Modifier 33 vs. Modifier PT for Medicare
Modifier 33 is only for commercial payers. Medicare uses a separate modifier, PT, for the same concept. Modifier PT is appended to the diagnostic or therapeutic CPT code when a colonoscopy that began as a Medicare-covered screening converts to a diagnostic procedure during the session. The billing logic is similar, but the modifiers are not interchangeable.
There is also a financial difference. For Medicare patients, the deductible is waived on a converted screening colonoscopy billed with modifier PT, but the patient may still owe coinsurance. For commercially insured patients, the ACA’s protections are broader: modifier 33 should eliminate all patient cost-sharing, including coinsurance, for the preventive portion of the service.
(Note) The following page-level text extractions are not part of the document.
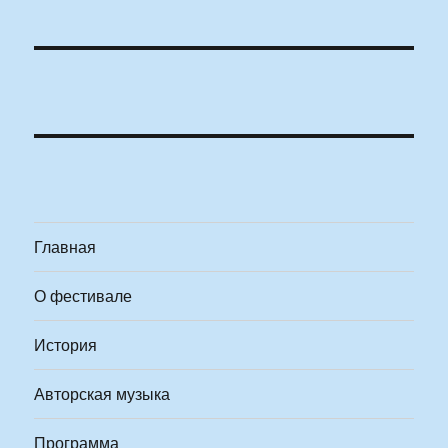
Главная
О фестивале
История
Авторская музыка
Программа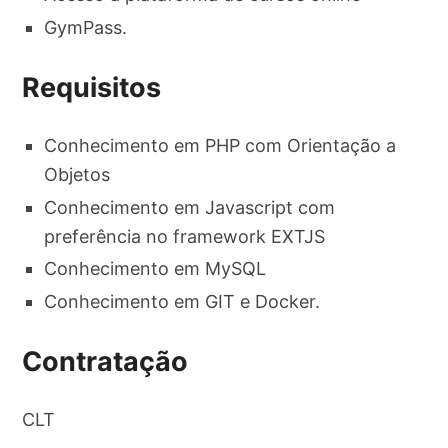
GymPass.
Requisitos
Conhecimento em PHP com Orientação a
Objetos
Conhecimento em Javascript com
preferência no framework EXTJS
Conhecimento em MySQL
Conhecimento em GIT e Docker.
Contratação
CLT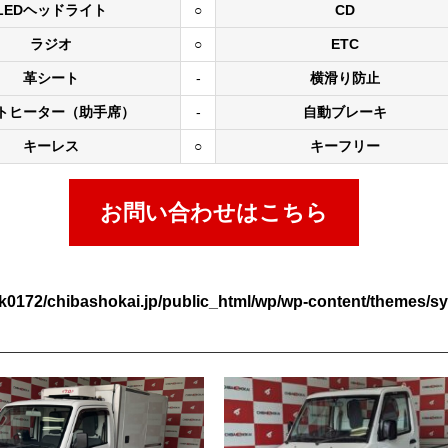
LEDヘッドライト
○
CD
ラジオ
○
ETC
革シート
-
横滑り防止
トヒーター（助手席）
-
自動ブレーキ
キーレス
○
キーフリー
お問い合わせはこちら
k0172/chibashokai.jp/public_html/wp/wp-content/themes/sy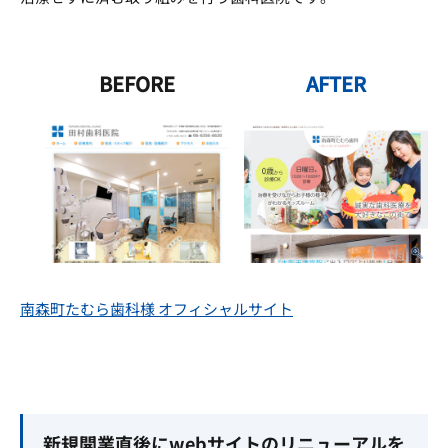
BEFORE
AFTER
南森町たむら歯科様 オフィシャルサイト
新規開業直後にwebサイトのリニューアルを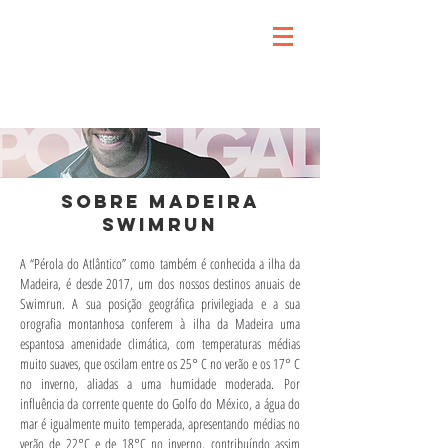
SOBRE MADEIRA
SWIMRUN
A “Pérola do Atlântico” como também é conhecida a ilha da
Madeira, é desde 2017, um dos nossos destinos anuais de
Swimrun. A sua posição geográfica privilegiada e a sua
orografia montanhosa conferem à ilha da Madeira uma
espantosa amenidade climática, com temperaturas médias
muito suaves, que oscilam entre os 25° C no verão e os 17° C
no inverno, aliadas a uma humidade moderada.
Por
influência da corrente quente do Golfo do México, a água do
mar é igualmente muito temperada, apresentando médias no
verão de 22°C e de 18°C no inverno, contribuíndo assim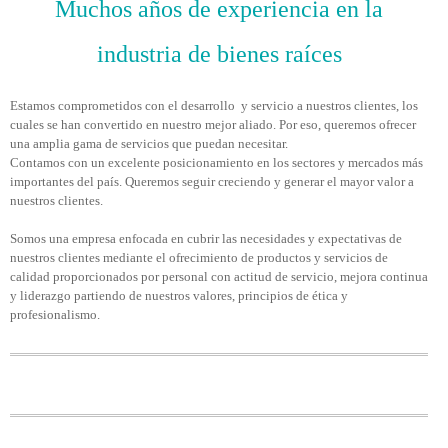
Muchos años de experiencia en la
industria de bienes raíces
Estamos comprometidos con el desarrollo y servicio a nuestros clientes, los
cuales se han convertido en nuestro mejor aliado. Por eso, queremos ofrecer
una amplia gama de servicios que puedan necesitar.
Contamos con un excelente posicionamiento en los sectores y mercados más
importantes del país. Queremos seguir creciendo y generar el mayor valor a
nuestros clientes.
Somos una empresa enfocada en cubrir las necesidades y expectativas de
nuestros clientes mediante el ofrecimiento de productos y servicios de
calidad proporcionados por personal con actitud de servicio, mejora continua
y liderazgo partiendo de nuestros valores, principios de ética y
profesionalismo.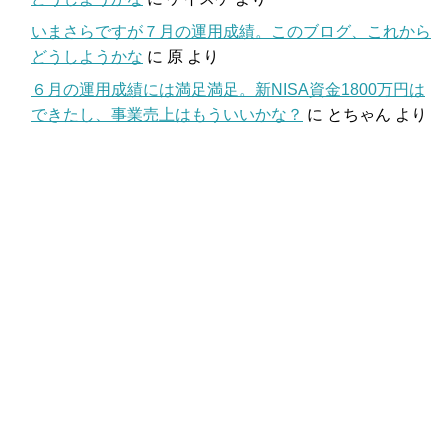
いまさらですが７月の運用成績。このブログ、これから
どうしようかな
に
原
より
６月の運用成績には満足満足。新NISA資金1800万円は
できたし、事業売上はもういいかな？
に
とちゃん
より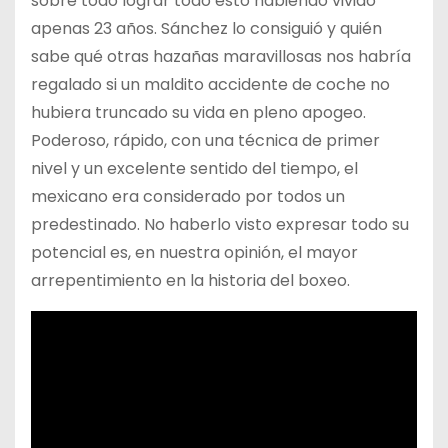
sobre todo lograr todo esto habiendo vivido
apenas 23 años. Sánchez lo consiguió y quién
sabe qué otras hazañas maravillosas nos habría
regalado si un maldito accidente de coche no
hubiera truncado su vida en pleno apogeo.
Poderoso, rápido, con una técnica de primer
nivel y un excelente sentido del tiempo, el
mexicano era considerado por todos un
predestinado. No haberlo visto expresar todo su
potencial es, en nuestra opinión, el mayor
arrepentimiento en la historia del boxeo.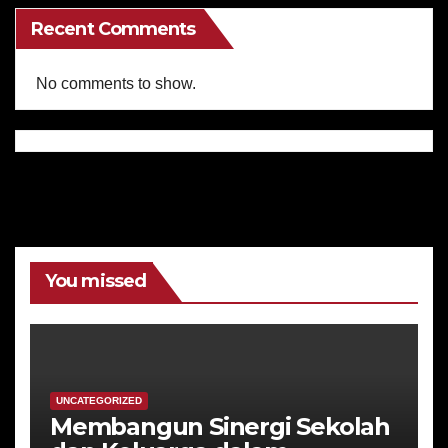
Recent Comments
No comments to show.
You missed
UNCATEGORIZED
Membangun Sinergi Sekolah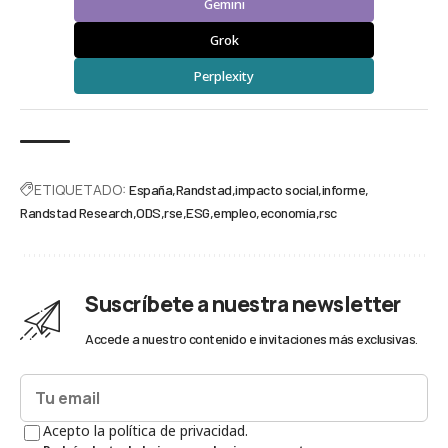
Gemini
Grok
Perplexity
ETIQUETADO:
España
Randstad
impacto social
informe
Randstad Research
ODS
rse
ESG
empleo
economía
rsc
Suscríbete a nuestra newsletter
Accede a nuestro contenido e invitaciones más exclusivas.
Acepto la política de privacidad.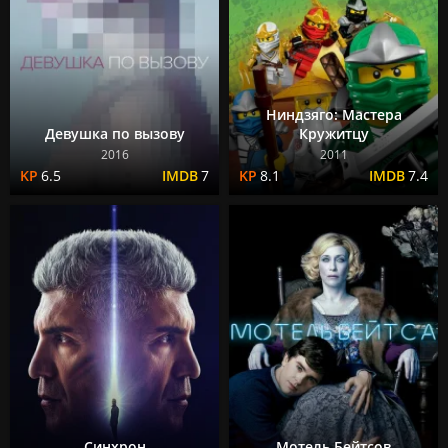
Ниндзяго: Мастера
Девушка по вызову
Кружитцу
2016
2011
6.5
7
8.1
7.4
Синхрон
Мотель Бейтсов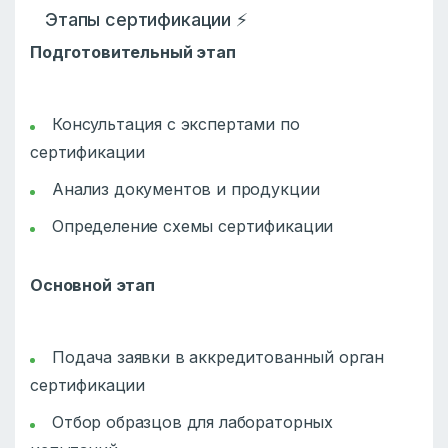
Этапы сертификации ⚡
Подготовительный этап
Консультация с экспертами по
сертификации
Анализ документов и продукции
Определение схемы сертификации
Основной этап
Подача заявки в аккредитованный орган
сертификации
Отбор образцов для лабораторных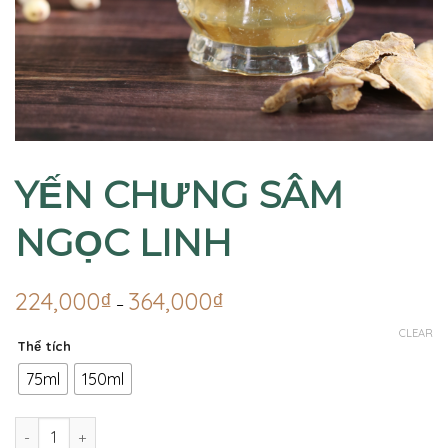
YẾN CHƯNG SÂM
NGỌC LINH
224,000
₫
364,000
₫
–
CLEAR
Thể tích
75ml
150ml
YẾN CHƯNG SÂM NGỌC LINH quantity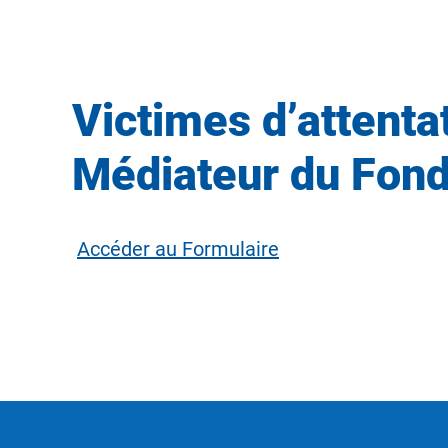
Victimes d’attentats
Médiateur du Fond
Accéder au Formulaire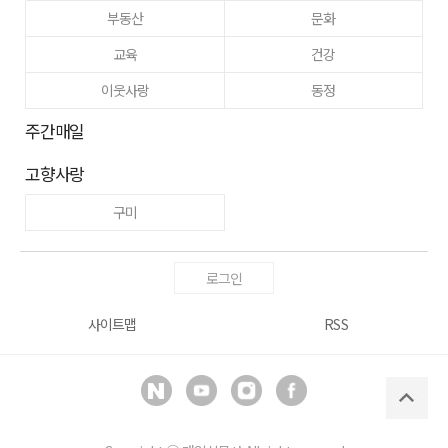
부동산
문화
교육
건강
이웃사랑
동정
주간매일
고향사랑
구미
로그인
사이트맵
RSS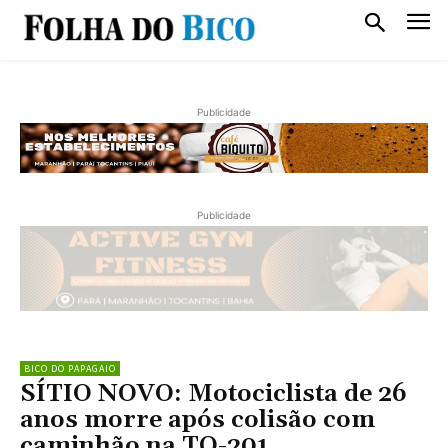
Publicidade
Publicidade
BICO DO PAPAGAIO
SÍTIO NOVO: Motociclista de 26
anos morre após colisão com
caminhão na TO-201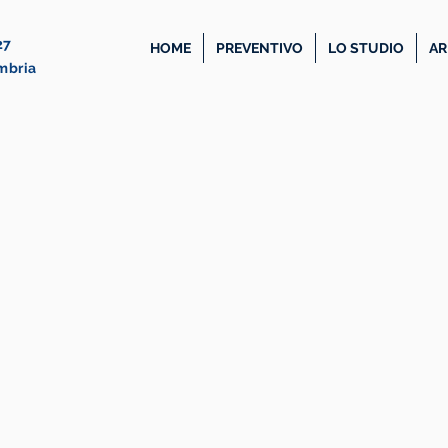
27
HOME
PREVENTIVO
LO STUDIO
AR
Umbria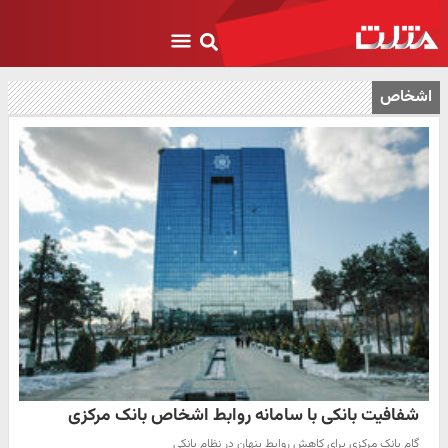
اشخاص
شفافیت بانکی با سامانه روابط اشخاص بانک مرکزی
گام بانک مرکزی برای کاهش روابط پنهان در نظام بانکی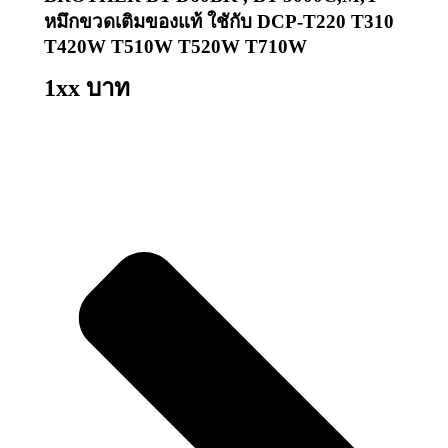
หมึกขวดเติมของแท้ ใชักับ DCP-T220 T310
T420W T510W T520W T710W
1xx บาท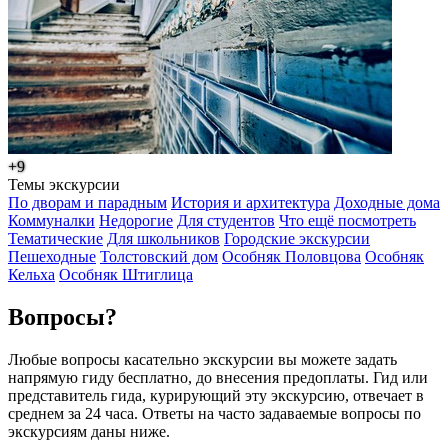
+9
Темы экскурсии
По дворам и парадным
История и архитектура
Доходные дома
Коммуналки
Недорогие
Для студентов
Что ещё посмотреть
Тематические
Для школьников
Городские экскурсии
Пешеходные
Толстовский дом
Особняк Половцова
Особняк
Кельха
Особняк Штиглица
Вопросы?
Любые вопросы касательно экскурсии вы можете задать
напрямую гиду бесплатно, до внесения предоплаты. Гид или
представитель гида, курирующий эту экскурсию, отвечает в
среднем за 24 часа. Ответы на часто задаваемые вопросы по
экскурсиям даны ниже.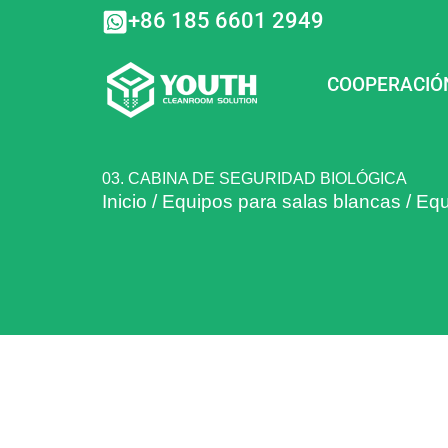
Ir
+86 185 6601 2949
al
contenido
COOPERACIÓ
03. CABINA DE SEGURIDAD BIOLÓGICA
Inicio
/
Equipos para salas blancas
/
Equ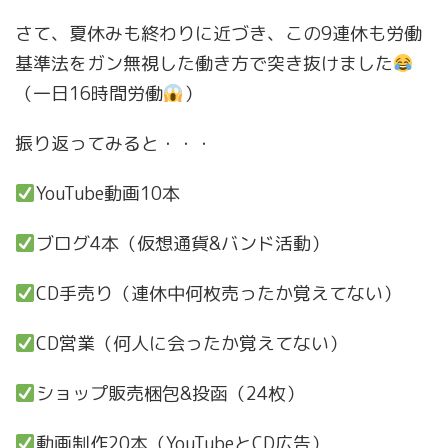
さて、夏休みも終わりに近づき、この9連休も労働
基準法をガン無視した働き方で突き抜けました
（一日16時間労働
）
振り返ってみると・・・
YouTube動画10本
ブログ4本（仮想通貨&バンド活動）
CD手売り（連休中何枚売ったか覚えてない）
CD営業（何人に会ったか覚えてない）
ショップ販売梱包&投函（24枚）
動画制作20本（YouTubeとCD広告）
Sedation and Anesthesia Services
Modifier 33 is not limited to the colonoscopy procedure code itself. CMS guidance confirms that coinsurance and deductible are waived for moderate sedation services when they are furnished in support of a screening colonoscopy and reported with modifier 33. If your practice bills sedation separately for a screening colonoscopy on a commercial plan, appending modifier 33 to the sedation code helps ensure the payer processes it under preventive benefits as well.
Diagnosis Code Pairing
When a screening colonoscopy converts to diagnostic, the claim should carry both the screening diagnosis code (Z12.11, encounter for screening for malignant neoplasm of colon) and the code for whatever was found during the procedure (for example, D12.6 for a benign neoplasm of the colon). Listing the screening diagnosis first reinforces the preventive intent of the visit and supports the use of modifier 33.
Documentation That Supports the Modifier
The medical record needs to clearly establish that the colonoscopy was scheduled and initiated as a preventive screening. Key elements include the ordering provider’s reason for the referral, the patient’s screening eligibility (age, risk status, and interval since last screening), and a procedural note confirming that any diagnostic or therapeutic action was prompted by findings during the screening itself, not by pre-existing symptoms. If the documentation reads as though the colonoscopy was ordered to evaluate a complaint or monitor a known condition, modifier 33 will not hold up in an audit.
Common Situations Where Modifier 33 Does Not Apply
- Medicare patients: Use modifier PT instead for screening-to-diagnostic conversions.
- Surveillance colonoscopies: A colonoscopy performed because of a personal history of polyps or colorectal cancer is surveillance, not screening. These are diagnostic by intent regardless of the patient’s age.
- Symptom-driven procedures: If the patient was referred because of rectal bleeding, a change in bowel habits, unexplained anemia, or another symptom, the colonoscopy is diagnostic from the start.
- Grandfathered health plans: The ACA’s preventive services mandate does not apply to health plans that were in place before September 23, 2010, and have not been substantially changed. Modifier 33 may not trigger cost-sharing waivers on these plans.
Before submitting a claim, it is worth confirming the specific payer’s requirements. While modifier 33 follows a standard ACA framework, individual commercial insurers occasionally have their own processing rules or require additional documentation for converted screening procedures.